I had never heard of Bone Gap, Laura Ruby's 2015 novel until a young friend pressed it on me as one of the best books she'd read all year. Shame on me because the book was a National Book Award Finalist, a Publishers Weekly Best Book of the Year, and wan a number of other Best Book of the Year awards.

Bone Gap is the name of a small Illinois farm town. Eighteen-year-old Finn lives with his EMT older brother Sean on the remains of the family farm. Their father is dead; their mother ran off to Oregon with an orthodontist. Some time before the story begins, a lovely young Polish woman named Roza had shown up in the corn field, fleeing something. She lived (chastely) with Finn and Sean long enough to demonstrate almost supernatural skill at growing vegetables, for Sean to fall in love with her, and because of her beauty and personality to become popular with the townspeople. She's been kidnapped. Finn saw the kidnapper, but he cannot for the life of him describe the man's face to the local cop. That he can not does not endure him to Sean, the cop, or the townspeople.

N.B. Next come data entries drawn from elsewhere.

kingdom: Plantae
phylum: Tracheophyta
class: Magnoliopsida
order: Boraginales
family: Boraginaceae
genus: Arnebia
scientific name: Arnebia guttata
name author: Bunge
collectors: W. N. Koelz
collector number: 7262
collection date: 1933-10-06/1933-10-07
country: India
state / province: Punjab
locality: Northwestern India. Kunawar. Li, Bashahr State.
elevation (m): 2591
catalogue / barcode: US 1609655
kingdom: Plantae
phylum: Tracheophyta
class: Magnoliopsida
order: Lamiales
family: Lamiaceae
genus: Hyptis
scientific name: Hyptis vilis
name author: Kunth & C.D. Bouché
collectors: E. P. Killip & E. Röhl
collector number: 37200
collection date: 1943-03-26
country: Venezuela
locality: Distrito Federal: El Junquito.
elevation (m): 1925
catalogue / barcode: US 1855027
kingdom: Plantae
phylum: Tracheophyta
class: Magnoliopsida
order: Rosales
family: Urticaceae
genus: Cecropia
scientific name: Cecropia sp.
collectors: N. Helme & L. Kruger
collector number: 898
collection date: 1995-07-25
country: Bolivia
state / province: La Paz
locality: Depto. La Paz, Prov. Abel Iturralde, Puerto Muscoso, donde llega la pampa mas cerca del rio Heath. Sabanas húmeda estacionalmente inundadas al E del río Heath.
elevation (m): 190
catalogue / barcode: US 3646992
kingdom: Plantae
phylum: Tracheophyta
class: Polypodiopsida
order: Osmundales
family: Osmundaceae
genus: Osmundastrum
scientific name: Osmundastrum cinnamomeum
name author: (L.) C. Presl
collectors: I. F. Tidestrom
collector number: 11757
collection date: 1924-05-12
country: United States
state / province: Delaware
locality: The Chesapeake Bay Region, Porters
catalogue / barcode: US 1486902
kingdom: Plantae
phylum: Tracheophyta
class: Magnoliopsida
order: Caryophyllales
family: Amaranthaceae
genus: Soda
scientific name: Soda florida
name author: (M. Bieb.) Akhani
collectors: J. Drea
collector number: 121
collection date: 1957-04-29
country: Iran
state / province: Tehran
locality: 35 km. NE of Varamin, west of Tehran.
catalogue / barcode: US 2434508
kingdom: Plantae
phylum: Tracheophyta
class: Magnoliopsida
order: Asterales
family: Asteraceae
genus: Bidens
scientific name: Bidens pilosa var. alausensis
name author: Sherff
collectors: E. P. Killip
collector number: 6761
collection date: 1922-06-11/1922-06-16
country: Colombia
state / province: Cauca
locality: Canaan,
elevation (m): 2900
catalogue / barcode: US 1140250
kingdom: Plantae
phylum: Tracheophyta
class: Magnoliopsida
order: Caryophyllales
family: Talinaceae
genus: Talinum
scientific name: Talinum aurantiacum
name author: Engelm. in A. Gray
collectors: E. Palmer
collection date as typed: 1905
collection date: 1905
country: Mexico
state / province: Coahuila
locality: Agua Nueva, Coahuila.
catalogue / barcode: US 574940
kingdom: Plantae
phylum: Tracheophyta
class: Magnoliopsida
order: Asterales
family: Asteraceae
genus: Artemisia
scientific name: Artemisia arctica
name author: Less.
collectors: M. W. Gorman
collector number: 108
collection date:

After a first chapter to introduce Finn and the situation in Bone Gap, Ruby shifts point of view. We are now with Rosa in what could be another universe. One without another person with whom she can connect. The only other person is her kidnapper who asks repeatedly:"Are you in love with me yet?" Roza has become Rapunzel locked away in a tower (although at first it seems a suburban American house, but that's only at first).

Part One chapters alternate between Finn's and Roza's point of view as we learn about them and their situations. Finn grows attracted to Priscilla, a beekeeper about his age, who because of her looks has never attracted male attention. In Part Two, Ruby adds chapters from Sean's and Priscilla's point of views to those of Finn and Roza. Part Three resolves the questions the book has provoked.

So Bone Gap is an interesting amalgam of verisimilitude and fantasy, or realism and fairy tale. Ordinarily, I don't care for such a mixture; I like my realism to be realistic, my fantasy to be fantastic. Bone Gap is the exception, perhaps because Ruby has created such interesting characters. The story held my interest and there was not a point where I was jolted out of my willing suspension of my disbelief. 

In addition, Ruby writes so well. Here's the first description of Roza's kidnapper: "But he would smile that bland, pleasant smile—the smile of an uncle, a teacher, a clerk, all those men with all those teeth—a smile that made him all the more terrifying." And here's a crowd watching Priscilla retrieve an escaped bee swarm: "Their voices washed over Finn the way they always did. Like a strange sort of choir music, one voice blending into the next, the refrains so familiar that he could have mouthed the words along with them." I also recommend studying her dialogue, which reveals character and advances the story.

For readers who have young friends, I suggest you introduce them to Bone Gap. But you might want to read it yourself first.